Extract provided Start Marker

No idea, to be honest.

Patrick
Kristoffer Haugsbakk Oct. 24, 2024, 7:18 a.m. UTC | #4
On Thu, Oct 24, 2024, at 08:30, Patrick Steinhardt wrote:
>> s/FILE_RENAME_POSIX_SEMANICS/FILE_RENAME_FLAG_POSIX_SEMANTICS/
>
> No, this is actually intentional. There are two different flags:
>
>   - FILE_RENAME_POSIX_SEMANTICS is what ntifs.h exposes and what I've
>     been linking for documentation. This flag cannot be used though with
>     `FileRenameInfoEx`.
>
>   - FILE_RENAME_FLAG_POSIX_SEMANTICS is what needs to be used with
>     `FileRenameInfoEx`, but it is undocumented.
>

I made a copy–paste mistake. :P I should have just pointed out this
(missing T):

    _SEMANICS

So you wrote it the correct-looking way in your first bullet
point here.

Extract provided End Marker
Dataset excerpts Start Marker

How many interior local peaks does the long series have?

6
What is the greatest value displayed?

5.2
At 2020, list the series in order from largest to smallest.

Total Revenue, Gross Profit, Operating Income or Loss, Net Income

Dataset excerpts End Marker
Dataset excerpts Start Marker

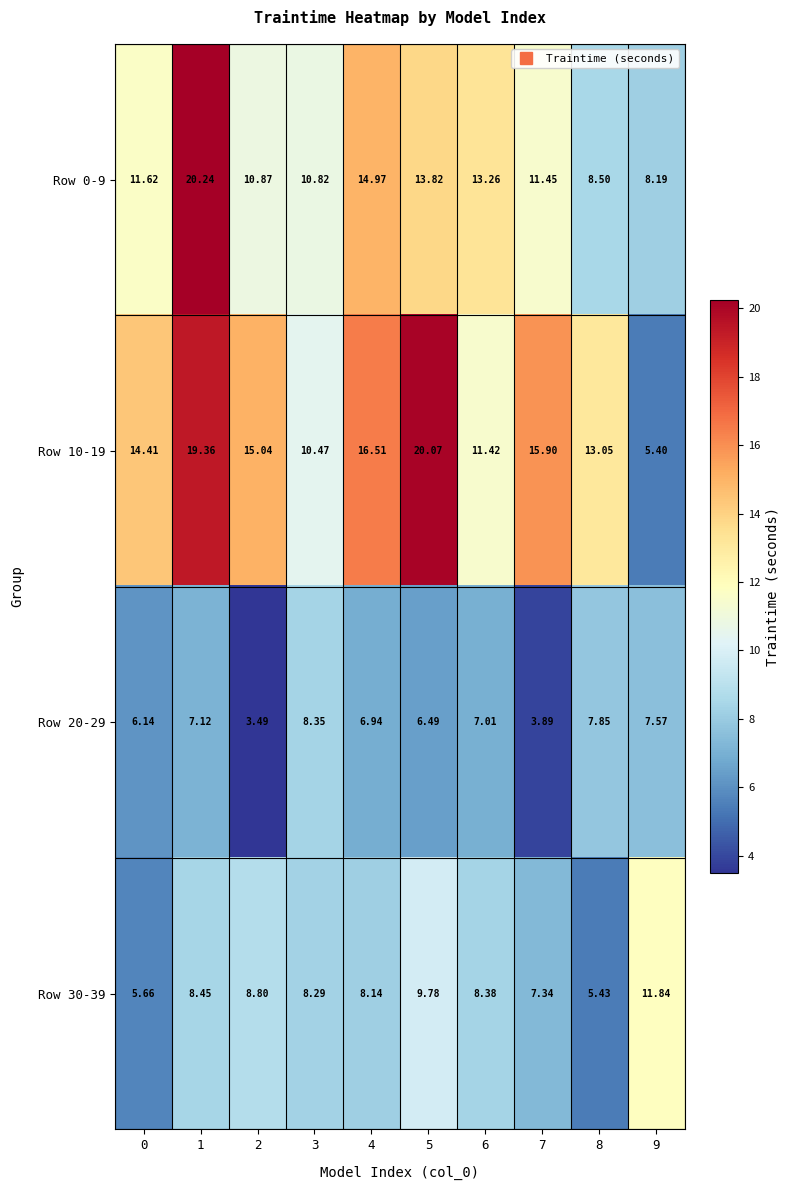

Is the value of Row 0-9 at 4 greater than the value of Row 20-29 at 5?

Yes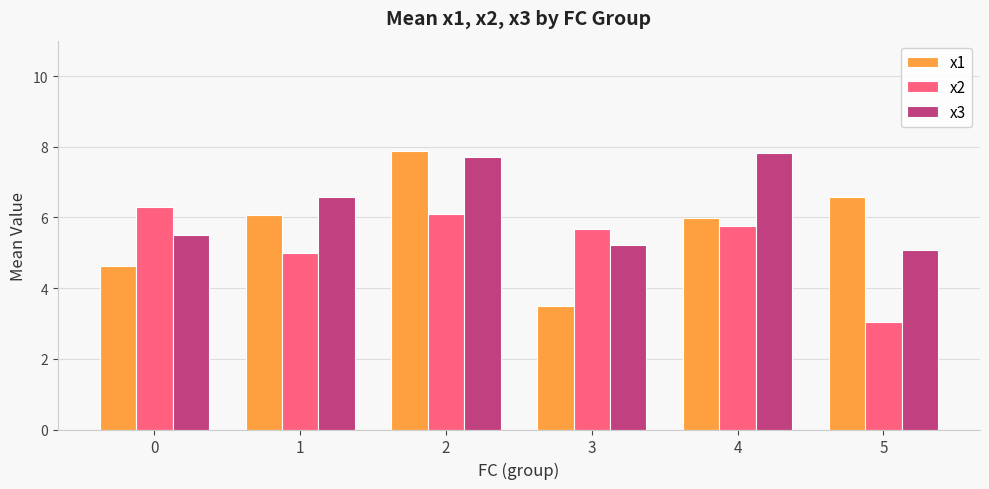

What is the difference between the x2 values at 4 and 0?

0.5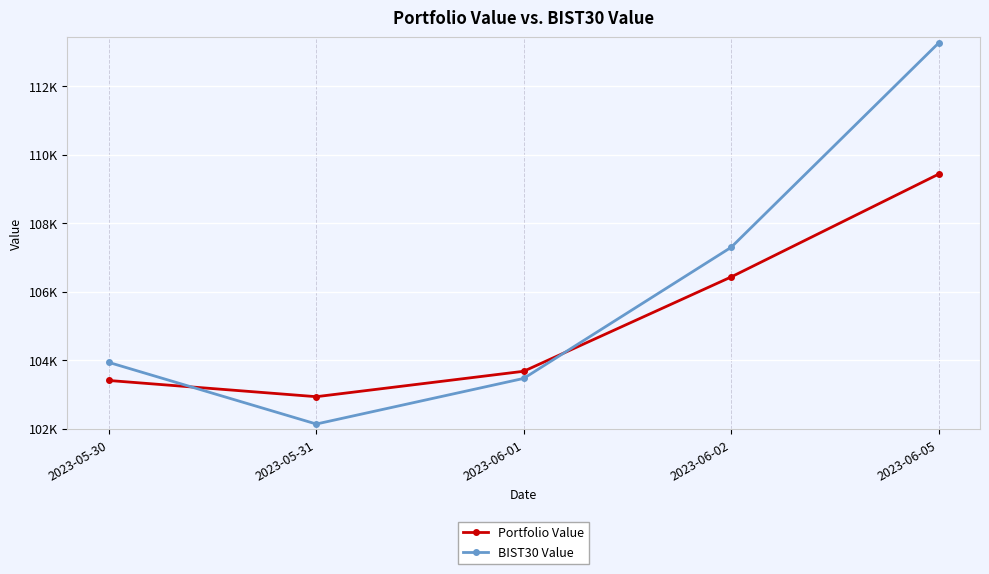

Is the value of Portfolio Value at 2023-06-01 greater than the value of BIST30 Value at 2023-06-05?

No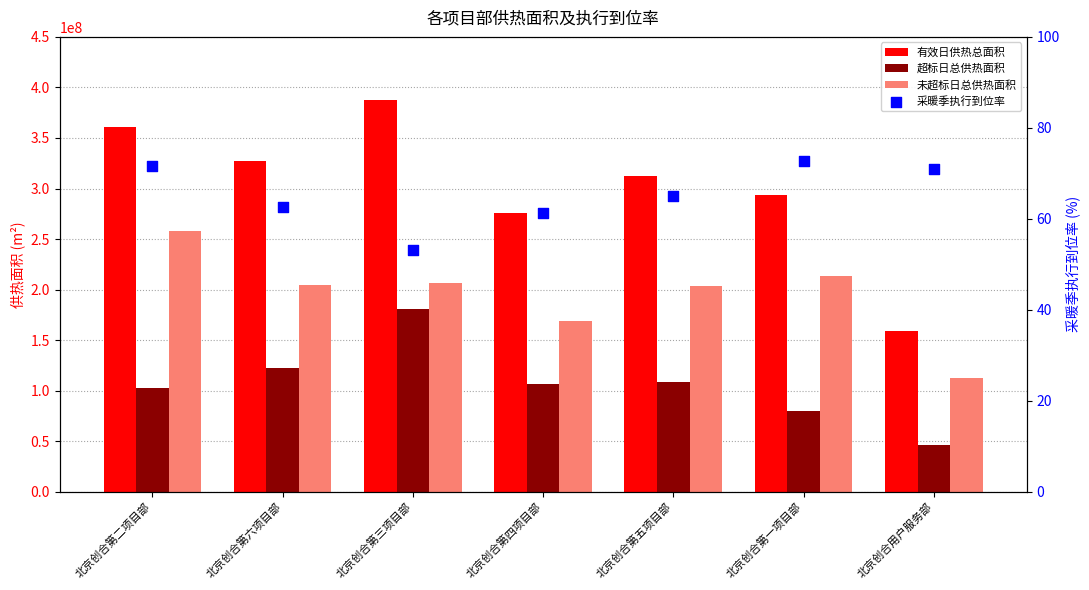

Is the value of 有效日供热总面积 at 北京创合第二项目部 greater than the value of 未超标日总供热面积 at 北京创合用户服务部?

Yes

Dataset excerpts End Marker

■ **Task statement**
Update the passage of the thread excerpt on POSIX rename flags that begins at the words "I made a copy–paste" and stops after "point here.", with "mistake" changed to "error".

■ **Response**
I made a copy–paste error. :P I should have just pointed out this
(missing T):

    _SEMANICS

So you wrote it the correct-looking way in your first bullet
point here.